Task prompt -> When you reach the line containing "104.3075 82.97 180))" in the records below, start copying exactly, and stop once you have copied the line containing "116.675 101.25 180))".

● ● ● ●

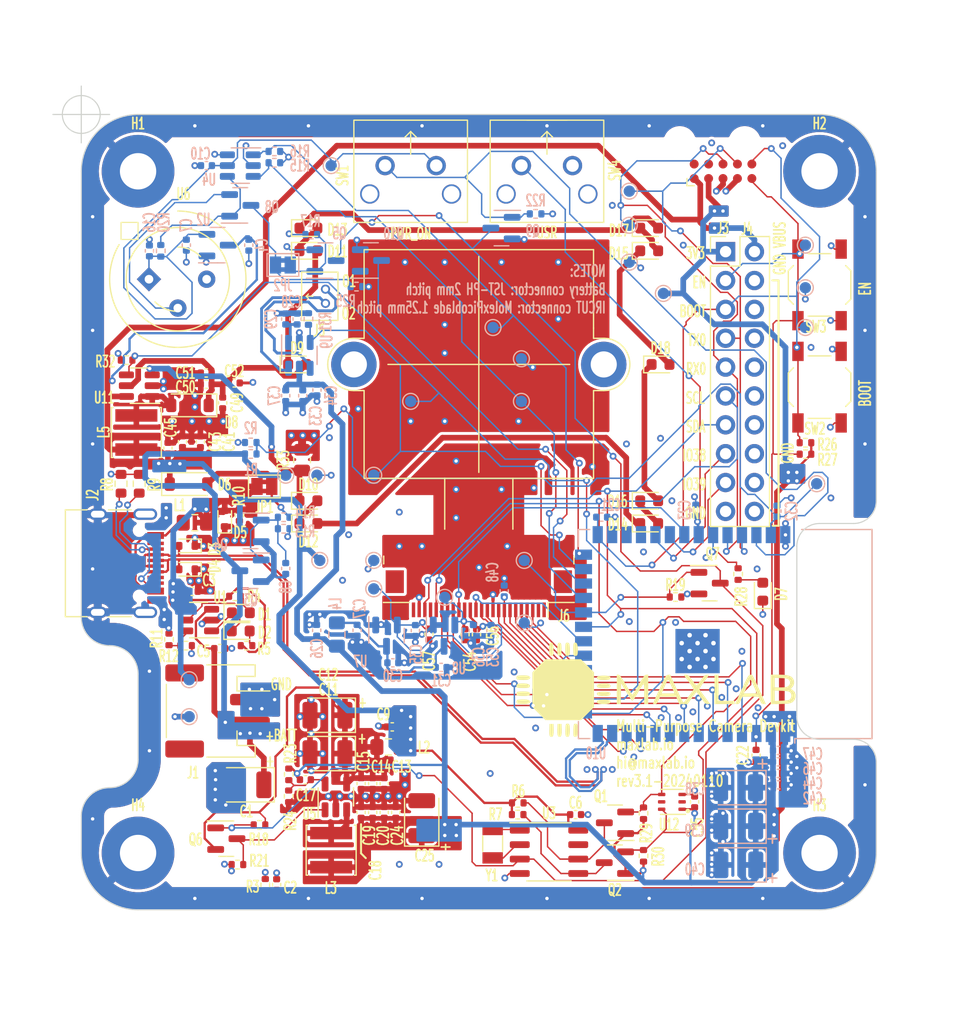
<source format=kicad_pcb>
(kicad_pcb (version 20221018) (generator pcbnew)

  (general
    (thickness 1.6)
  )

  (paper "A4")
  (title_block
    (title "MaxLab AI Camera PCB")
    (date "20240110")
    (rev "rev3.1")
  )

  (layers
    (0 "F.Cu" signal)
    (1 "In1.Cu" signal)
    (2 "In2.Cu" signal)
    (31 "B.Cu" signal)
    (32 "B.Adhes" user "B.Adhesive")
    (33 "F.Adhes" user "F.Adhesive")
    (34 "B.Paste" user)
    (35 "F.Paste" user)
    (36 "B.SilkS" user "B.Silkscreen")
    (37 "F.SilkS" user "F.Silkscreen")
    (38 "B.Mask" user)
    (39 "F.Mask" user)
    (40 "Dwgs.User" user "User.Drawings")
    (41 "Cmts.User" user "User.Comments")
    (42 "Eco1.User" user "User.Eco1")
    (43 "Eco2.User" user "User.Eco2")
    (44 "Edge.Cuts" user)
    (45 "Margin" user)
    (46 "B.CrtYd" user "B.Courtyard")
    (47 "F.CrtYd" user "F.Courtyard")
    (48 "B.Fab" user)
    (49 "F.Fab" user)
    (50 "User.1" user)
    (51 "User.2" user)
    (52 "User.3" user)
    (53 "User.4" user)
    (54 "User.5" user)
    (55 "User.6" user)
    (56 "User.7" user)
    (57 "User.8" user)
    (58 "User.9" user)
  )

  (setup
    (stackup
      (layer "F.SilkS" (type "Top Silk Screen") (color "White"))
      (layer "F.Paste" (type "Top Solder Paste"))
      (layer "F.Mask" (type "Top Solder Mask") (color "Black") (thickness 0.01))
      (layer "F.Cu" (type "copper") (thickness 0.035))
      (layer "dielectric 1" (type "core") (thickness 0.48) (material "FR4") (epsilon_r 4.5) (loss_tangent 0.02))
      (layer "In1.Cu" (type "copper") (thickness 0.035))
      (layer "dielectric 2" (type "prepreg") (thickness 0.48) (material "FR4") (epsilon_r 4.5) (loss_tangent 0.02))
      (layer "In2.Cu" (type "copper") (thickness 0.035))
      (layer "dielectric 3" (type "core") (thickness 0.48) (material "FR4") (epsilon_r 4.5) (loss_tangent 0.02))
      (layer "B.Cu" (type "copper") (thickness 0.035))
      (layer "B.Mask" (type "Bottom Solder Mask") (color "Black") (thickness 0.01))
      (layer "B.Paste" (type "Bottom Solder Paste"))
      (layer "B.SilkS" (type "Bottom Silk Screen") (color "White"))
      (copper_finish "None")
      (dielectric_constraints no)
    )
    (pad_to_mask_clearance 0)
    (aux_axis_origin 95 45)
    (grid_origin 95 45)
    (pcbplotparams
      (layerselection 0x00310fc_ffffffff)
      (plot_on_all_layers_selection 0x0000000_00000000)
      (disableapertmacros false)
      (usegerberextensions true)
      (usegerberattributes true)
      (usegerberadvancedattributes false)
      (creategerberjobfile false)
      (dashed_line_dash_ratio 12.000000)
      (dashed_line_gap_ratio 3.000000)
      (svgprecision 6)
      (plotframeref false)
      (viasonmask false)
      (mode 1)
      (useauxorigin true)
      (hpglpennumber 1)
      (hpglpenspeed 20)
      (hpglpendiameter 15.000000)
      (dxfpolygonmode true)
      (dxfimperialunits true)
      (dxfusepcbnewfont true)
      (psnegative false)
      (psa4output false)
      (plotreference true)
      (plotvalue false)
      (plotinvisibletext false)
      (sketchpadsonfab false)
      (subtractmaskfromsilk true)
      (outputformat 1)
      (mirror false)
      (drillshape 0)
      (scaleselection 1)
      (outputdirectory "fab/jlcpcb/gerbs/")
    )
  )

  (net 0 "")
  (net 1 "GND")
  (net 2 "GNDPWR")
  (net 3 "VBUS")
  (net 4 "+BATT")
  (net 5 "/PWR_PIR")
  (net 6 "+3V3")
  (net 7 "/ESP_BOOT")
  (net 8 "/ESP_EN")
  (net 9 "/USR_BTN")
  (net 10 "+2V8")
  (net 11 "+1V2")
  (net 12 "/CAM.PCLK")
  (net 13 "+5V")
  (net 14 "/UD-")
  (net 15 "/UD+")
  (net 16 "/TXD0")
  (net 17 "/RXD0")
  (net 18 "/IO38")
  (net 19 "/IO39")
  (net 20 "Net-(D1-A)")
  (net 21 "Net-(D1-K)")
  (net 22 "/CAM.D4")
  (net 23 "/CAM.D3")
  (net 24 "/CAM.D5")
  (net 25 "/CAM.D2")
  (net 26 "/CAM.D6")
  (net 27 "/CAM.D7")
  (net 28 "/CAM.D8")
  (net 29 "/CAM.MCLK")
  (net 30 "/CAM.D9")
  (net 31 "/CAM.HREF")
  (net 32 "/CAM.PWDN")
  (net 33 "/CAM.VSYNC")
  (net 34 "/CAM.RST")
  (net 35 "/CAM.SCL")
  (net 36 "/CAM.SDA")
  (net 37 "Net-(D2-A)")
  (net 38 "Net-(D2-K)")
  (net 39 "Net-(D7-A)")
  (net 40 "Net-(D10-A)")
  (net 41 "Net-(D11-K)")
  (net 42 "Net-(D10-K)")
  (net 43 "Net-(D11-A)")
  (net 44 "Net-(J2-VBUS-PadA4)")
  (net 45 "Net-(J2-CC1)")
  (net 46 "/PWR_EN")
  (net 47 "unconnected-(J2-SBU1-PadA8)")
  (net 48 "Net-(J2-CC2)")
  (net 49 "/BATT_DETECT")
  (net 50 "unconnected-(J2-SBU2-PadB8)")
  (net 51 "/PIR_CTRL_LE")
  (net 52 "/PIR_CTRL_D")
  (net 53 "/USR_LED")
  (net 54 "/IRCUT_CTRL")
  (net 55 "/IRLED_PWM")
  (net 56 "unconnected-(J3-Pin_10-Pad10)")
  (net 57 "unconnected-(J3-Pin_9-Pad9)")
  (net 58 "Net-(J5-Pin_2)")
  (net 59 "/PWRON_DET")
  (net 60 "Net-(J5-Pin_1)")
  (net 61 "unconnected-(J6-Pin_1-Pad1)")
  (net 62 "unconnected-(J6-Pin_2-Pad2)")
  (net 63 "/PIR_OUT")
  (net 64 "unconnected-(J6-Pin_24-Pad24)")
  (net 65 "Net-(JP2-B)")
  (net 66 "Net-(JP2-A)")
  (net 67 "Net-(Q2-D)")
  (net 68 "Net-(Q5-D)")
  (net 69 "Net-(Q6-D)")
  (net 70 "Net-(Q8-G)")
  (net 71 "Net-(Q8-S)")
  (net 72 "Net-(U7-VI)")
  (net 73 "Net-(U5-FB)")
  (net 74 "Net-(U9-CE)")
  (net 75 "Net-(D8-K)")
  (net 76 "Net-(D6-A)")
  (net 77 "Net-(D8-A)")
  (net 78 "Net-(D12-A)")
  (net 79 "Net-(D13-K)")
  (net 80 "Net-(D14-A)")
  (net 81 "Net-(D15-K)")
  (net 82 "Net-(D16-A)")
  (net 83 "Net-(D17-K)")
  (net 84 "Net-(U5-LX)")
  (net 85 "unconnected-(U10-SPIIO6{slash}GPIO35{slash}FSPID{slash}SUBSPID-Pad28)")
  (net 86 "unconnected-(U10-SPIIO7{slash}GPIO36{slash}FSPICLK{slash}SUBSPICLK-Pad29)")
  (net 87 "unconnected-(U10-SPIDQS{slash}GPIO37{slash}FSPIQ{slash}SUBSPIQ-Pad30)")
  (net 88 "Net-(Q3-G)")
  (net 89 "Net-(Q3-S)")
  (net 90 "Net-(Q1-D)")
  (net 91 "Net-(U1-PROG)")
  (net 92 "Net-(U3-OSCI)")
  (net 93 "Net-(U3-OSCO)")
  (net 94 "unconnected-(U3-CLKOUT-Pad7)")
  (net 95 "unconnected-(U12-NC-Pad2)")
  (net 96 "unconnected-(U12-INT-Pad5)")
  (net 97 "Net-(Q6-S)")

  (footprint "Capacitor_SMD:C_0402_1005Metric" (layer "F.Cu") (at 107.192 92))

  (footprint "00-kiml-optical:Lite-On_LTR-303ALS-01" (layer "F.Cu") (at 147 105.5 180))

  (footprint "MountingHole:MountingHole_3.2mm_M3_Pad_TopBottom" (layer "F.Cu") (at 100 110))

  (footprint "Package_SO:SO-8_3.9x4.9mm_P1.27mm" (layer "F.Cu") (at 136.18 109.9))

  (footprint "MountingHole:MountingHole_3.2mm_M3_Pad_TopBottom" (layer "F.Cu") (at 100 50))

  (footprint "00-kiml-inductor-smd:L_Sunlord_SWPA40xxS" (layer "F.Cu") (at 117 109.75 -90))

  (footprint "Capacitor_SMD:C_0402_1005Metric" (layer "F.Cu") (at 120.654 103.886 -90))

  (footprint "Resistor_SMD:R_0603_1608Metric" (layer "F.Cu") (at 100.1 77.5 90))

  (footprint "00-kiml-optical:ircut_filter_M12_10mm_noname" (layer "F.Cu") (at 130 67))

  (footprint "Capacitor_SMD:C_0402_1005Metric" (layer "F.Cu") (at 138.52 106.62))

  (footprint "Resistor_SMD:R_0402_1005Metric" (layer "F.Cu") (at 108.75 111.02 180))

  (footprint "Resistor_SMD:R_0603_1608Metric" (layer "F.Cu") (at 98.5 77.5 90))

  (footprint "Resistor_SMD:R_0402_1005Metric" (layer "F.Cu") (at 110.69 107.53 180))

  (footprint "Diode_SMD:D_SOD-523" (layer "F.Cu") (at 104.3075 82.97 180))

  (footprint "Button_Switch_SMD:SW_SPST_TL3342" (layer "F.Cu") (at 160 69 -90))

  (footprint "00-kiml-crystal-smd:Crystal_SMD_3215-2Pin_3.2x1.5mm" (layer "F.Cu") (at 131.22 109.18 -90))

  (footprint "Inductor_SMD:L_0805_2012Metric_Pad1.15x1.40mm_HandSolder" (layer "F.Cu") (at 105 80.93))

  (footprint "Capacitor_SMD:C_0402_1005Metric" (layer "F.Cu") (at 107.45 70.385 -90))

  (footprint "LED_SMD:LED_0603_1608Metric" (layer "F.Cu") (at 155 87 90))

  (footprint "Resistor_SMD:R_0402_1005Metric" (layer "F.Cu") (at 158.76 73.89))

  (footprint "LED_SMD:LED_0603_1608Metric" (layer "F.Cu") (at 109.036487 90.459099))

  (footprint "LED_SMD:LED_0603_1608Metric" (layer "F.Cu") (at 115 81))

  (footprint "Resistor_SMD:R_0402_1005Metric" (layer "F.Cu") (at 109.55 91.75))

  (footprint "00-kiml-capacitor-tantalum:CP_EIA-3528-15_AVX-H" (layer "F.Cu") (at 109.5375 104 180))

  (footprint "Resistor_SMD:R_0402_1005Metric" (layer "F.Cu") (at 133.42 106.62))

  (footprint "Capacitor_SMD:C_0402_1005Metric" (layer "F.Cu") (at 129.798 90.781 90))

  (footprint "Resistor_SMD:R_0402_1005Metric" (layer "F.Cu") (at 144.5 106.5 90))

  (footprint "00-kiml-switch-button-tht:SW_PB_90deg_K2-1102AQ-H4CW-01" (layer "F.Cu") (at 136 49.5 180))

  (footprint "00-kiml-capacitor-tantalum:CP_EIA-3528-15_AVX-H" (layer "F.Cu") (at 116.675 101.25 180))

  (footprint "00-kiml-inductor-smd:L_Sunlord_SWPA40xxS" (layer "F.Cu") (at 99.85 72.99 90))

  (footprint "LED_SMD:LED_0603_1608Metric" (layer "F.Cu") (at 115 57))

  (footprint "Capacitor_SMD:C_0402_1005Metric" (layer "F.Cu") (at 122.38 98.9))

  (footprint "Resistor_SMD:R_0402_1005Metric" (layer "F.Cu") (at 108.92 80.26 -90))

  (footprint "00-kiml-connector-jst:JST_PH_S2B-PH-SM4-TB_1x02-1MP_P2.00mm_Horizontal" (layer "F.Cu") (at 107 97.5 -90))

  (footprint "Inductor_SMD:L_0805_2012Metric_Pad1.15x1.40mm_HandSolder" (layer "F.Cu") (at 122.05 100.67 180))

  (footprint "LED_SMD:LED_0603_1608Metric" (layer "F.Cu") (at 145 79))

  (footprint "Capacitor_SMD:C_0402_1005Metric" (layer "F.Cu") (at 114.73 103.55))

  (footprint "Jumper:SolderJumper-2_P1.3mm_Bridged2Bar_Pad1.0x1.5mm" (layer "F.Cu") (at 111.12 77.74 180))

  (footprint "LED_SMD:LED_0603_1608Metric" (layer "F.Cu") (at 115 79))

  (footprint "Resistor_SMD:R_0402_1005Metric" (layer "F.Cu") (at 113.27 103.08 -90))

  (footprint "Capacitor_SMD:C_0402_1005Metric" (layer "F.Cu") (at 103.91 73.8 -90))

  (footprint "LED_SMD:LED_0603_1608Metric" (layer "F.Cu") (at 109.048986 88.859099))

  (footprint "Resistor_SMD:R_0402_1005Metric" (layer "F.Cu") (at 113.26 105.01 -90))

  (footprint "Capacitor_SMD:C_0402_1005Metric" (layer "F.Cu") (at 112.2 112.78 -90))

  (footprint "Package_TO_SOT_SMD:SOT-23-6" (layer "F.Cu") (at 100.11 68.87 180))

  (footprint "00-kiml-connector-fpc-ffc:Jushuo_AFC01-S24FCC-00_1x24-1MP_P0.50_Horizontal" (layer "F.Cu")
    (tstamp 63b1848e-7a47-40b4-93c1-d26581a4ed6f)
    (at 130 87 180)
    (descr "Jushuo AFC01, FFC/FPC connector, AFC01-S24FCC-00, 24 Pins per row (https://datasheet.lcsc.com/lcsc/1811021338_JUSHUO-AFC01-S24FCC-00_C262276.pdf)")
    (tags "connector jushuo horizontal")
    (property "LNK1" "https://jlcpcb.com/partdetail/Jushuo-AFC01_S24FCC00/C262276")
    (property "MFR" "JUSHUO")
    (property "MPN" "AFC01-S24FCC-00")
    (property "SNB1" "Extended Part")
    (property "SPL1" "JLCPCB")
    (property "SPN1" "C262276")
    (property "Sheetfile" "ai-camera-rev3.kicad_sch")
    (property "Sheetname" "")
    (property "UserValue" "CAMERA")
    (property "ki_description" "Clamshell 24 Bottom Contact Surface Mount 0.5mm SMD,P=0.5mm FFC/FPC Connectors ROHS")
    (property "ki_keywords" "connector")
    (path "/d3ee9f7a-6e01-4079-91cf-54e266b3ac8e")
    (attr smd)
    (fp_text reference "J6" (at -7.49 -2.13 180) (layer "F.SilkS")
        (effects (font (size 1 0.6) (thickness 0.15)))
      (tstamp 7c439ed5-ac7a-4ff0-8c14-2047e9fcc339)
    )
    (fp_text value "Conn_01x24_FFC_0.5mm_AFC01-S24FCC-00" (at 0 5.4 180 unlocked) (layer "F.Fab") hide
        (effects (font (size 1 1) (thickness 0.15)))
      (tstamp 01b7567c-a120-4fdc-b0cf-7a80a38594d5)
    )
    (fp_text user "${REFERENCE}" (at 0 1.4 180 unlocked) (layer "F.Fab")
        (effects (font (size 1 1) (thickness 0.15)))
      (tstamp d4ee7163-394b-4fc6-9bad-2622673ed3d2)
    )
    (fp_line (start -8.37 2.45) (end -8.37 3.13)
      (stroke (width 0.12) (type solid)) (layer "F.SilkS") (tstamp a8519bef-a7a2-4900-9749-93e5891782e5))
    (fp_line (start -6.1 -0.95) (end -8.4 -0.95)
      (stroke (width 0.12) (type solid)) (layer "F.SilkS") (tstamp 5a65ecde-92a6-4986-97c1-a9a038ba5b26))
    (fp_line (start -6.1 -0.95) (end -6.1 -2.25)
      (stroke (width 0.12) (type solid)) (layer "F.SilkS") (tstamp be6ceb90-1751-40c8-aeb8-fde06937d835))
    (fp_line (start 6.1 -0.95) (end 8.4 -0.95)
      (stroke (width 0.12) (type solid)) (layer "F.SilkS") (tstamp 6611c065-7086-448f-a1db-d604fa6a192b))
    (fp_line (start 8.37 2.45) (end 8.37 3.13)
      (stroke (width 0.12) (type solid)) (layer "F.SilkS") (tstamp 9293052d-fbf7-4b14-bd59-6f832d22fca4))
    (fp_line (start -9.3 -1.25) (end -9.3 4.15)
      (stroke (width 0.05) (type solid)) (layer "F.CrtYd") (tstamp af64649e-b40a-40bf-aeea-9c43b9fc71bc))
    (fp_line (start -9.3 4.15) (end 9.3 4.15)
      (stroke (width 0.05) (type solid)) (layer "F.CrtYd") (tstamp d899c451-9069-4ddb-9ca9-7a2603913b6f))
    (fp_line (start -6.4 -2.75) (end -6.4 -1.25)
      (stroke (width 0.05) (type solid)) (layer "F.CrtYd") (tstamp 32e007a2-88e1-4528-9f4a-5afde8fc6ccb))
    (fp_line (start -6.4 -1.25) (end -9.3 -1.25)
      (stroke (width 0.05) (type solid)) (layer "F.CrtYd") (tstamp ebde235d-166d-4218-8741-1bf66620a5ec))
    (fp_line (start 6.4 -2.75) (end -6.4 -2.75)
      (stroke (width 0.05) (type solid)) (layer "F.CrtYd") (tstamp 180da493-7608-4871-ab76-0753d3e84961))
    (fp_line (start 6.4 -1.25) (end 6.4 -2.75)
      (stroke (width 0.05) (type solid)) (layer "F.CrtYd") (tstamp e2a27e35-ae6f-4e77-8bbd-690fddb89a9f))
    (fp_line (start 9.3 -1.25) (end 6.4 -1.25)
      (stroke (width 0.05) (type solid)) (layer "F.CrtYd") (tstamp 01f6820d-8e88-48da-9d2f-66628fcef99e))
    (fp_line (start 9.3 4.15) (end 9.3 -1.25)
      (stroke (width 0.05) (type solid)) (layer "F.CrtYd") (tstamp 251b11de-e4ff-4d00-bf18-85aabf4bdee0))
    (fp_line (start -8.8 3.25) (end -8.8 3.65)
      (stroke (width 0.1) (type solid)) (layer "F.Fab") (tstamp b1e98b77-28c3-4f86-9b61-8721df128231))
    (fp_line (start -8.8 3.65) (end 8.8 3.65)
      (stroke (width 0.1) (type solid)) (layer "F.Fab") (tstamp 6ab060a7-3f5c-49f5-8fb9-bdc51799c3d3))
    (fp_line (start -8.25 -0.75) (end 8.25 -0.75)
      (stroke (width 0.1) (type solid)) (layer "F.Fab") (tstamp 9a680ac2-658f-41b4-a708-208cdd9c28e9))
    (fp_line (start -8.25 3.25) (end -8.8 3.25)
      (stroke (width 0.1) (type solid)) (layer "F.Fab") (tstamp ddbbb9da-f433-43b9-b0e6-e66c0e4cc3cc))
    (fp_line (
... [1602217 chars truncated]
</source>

● ● ● ●

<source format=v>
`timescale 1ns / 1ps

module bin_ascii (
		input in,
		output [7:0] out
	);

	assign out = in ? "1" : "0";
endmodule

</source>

● ● ● ●

Expected output ->
  (footprint "Diode_SMD:D_SOD-523" (layer "F.Cu") (at 104.3075 82.97 180))

  (footprint "Button_Switch_SMD:SW_SPST_TL3342" (layer "F.Cu") (at 160 69 -90))

  (footprint "00-kiml-crystal-smd:Crystal_SMD_3215-2Pin_3.2x1.5mm" (layer "F.Cu") (at 131.22 109.18 -90))

  (footprint "Inductor_SMD:L_0805_2012Metric_Pad1.15x1.40mm_HandSolder" (layer "F.Cu") (at 105 80.93))

  (footprint "Capacitor_SMD:C_0402_1005Metric" (layer "F.Cu") (at 107.45 70.385 -90))

  (footprint "LED_SMD:LED_0603_1608Metric" (layer "F.Cu") (at 155 87 90))

  (footprint "Resistor_SMD:R_0402_1005Metric" (layer "F.Cu") (at 158.76 73.89))

  (footprint "LED_SMD:LED_0603_1608Metric" (layer "F.Cu") (at 109.036487 90.459099))

  (footprint "LED_SMD:LED_0603_1608Metric" (layer "F.Cu") (at 115 81))

  (footprint "Resistor_SMD:R_0402_1005Metric" (layer "F.Cu") (at 109.55 91.75))

  (footprint "00-kiml-capacitor-tantalum:CP_EIA-3528-15_AVX-H" (layer "F.Cu") (at 109.5375 104 180))

  (footprint "Resistor_SMD:R_0402_1005Metric" (layer "F.Cu") (at 133.42 106.62))

  (footprint "Capacitor_SMD:C_0402_1005Metric" (layer "F.Cu") (at 129.798 90.781 90))

  (footprint "Resistor_SMD:R_0402_1005Metric" (layer "F.Cu") (at 144.5 106.5 90))

  (footprint "00-kiml-switch-button-tht:SW_PB_90deg_K2-1102AQ-H4CW-01" (layer "F.Cu") (at 136 49.5 180))

  (footprint "00-kiml-capacitor-tantalum:CP_EIA-3528-15_AVX-H" (layer "F.Cu") (at 116.675 101.25 180))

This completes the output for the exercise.